I did not, but I understand that the order in which MPI_Waitall handles the requests in the array of requests is implementation defined, and, as an implementer, monotonically increasing seems like a sensible choice. Which means that the testing done for req[0] will most likely precede the delayed MPI_Start.

Why would you expect MPI_Waitall to behave atomically with regard to the content of the array of request at a random moment in time (a moment that is not the moment of the call to MPI_Waitall)?

Also, your code allow for concurrent read/write into the array of requests (because MPI_Start can change the request pointed by the argument), leading to segfaults on any platform where an 8 bytes write is not atomic.

Also, your code allow for concurrent read/write into the array of requests (because MPI_Start can change the request pointed by the argument), leading to segfaults on any platform where an 8 bytes write is not atomic.

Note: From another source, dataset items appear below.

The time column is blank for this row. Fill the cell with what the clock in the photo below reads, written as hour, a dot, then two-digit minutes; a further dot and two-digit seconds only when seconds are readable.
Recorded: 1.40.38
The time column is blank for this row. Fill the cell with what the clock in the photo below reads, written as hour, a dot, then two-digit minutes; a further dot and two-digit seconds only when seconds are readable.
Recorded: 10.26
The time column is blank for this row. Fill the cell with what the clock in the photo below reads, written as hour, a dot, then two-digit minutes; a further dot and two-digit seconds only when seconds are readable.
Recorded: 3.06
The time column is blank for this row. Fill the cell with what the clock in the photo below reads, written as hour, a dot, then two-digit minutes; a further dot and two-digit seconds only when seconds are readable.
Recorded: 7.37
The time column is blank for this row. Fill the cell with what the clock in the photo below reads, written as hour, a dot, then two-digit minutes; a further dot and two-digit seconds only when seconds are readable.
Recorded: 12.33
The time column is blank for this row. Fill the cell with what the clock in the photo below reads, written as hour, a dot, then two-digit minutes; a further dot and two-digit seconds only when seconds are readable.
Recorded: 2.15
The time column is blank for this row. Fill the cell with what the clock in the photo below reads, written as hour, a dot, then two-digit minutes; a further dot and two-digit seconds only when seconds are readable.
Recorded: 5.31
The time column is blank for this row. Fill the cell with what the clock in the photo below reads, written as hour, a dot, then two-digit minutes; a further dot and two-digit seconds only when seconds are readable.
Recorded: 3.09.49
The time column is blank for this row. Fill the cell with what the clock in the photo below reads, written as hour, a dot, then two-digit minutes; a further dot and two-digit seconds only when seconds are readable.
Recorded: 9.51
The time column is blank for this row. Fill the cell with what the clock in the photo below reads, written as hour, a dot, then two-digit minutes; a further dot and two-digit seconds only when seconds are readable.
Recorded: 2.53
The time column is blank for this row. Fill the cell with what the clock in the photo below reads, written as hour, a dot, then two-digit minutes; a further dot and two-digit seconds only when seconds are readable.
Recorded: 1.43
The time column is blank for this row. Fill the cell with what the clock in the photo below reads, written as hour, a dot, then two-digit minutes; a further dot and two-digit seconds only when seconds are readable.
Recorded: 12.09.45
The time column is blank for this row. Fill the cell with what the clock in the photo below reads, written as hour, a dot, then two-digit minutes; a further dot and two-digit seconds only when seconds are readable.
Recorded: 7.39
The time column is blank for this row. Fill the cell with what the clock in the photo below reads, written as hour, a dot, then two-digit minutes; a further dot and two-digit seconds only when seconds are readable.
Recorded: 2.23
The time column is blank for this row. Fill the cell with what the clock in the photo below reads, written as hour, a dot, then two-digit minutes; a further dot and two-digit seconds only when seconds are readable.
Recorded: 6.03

As an API consumer, I don't see a problem. The library cannot change the address. Anything that the library does with the opaque objects must comply with the semantics described for the API. If I request the implementation to be thread-safe, it should comply to such requirement. The implementation needs to do anything to make accessing the opaque objects thread-safe.